» Texto
****
Eu tenho sonhos um tanto estapafúrdios. Sem muita lógica e meio desconectados. Quem não? E um dos sonhos mais recorrentes e assutadores que tenho é o de me cairem os dentes. Assim de repente. Não é o processo de queda, não é a dor... Não sei exatamente o que é. Mas sei que é pavoroso. Uma sensação horrível vagamente semelhante à de nos despenharmos ou cairmos em queda livre num precipicio. Um medo infundado, uma sensação de insegurança aliada à fallta de controlo da situação.
****
» Entradas extraídas
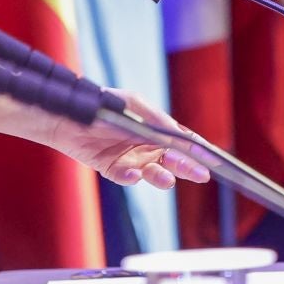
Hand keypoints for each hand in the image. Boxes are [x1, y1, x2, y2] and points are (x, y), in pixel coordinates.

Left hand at [0, 88, 209, 189]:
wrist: (70, 114)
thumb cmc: (104, 104)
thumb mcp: (133, 103)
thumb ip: (154, 117)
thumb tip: (176, 131)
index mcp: (156, 131)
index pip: (182, 143)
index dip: (198, 151)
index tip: (213, 158)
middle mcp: (147, 147)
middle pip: (173, 161)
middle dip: (188, 168)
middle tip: (202, 175)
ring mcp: (131, 159)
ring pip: (152, 173)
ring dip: (162, 177)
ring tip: (169, 180)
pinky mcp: (112, 169)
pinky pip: (126, 177)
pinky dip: (131, 177)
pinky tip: (134, 174)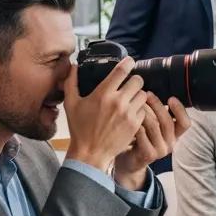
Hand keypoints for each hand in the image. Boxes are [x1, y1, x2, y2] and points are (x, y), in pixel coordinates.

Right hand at [63, 58, 146, 173]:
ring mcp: (128, 114)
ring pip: (143, 95)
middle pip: (138, 80)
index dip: (128, 62)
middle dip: (134, 80)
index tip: (129, 62)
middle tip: (129, 85)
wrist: (90, 153)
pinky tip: (132, 112)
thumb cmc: (79, 129)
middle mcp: (118, 102)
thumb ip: (71, 82)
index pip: (122, 70)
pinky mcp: (135, 125)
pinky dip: (140, 110)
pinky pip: (144, 110)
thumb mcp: (71, 104)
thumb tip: (74, 66)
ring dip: (138, 95)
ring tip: (131, 99)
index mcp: (103, 94)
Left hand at [113, 94, 190, 188]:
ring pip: (154, 126)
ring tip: (136, 102)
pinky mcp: (148, 154)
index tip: (171, 98)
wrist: (130, 160)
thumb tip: (155, 91)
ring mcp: (160, 150)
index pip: (185, 123)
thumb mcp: (153, 126)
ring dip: (144, 112)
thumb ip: (158, 113)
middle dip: (157, 105)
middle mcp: (171, 143)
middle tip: (147, 94)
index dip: (180, 110)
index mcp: (175, 135)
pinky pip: (142, 134)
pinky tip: (128, 116)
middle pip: (167, 121)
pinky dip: (136, 123)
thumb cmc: (141, 137)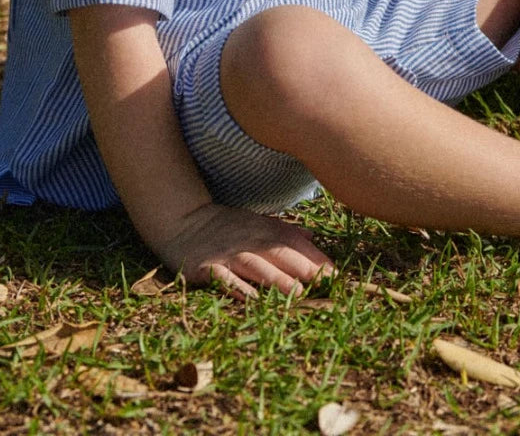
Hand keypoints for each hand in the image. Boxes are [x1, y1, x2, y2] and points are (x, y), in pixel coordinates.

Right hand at [157, 202, 334, 297]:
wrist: (183, 219)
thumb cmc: (227, 226)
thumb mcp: (258, 221)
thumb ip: (286, 229)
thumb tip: (314, 236)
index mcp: (266, 229)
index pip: (296, 243)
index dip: (317, 259)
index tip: (337, 275)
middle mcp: (251, 239)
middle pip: (282, 254)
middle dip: (305, 269)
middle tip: (327, 286)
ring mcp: (229, 253)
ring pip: (258, 266)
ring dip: (279, 280)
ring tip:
****
» Detalhes da tarefa
Segundo o texto, qual é um dos sonhos mais recorrentes e assustadores de quem escreve? As entradas não têm qualquer relação com o texto.

» Resposta da tarefa
O sonho de lhe caírem os dentes, assim de repente.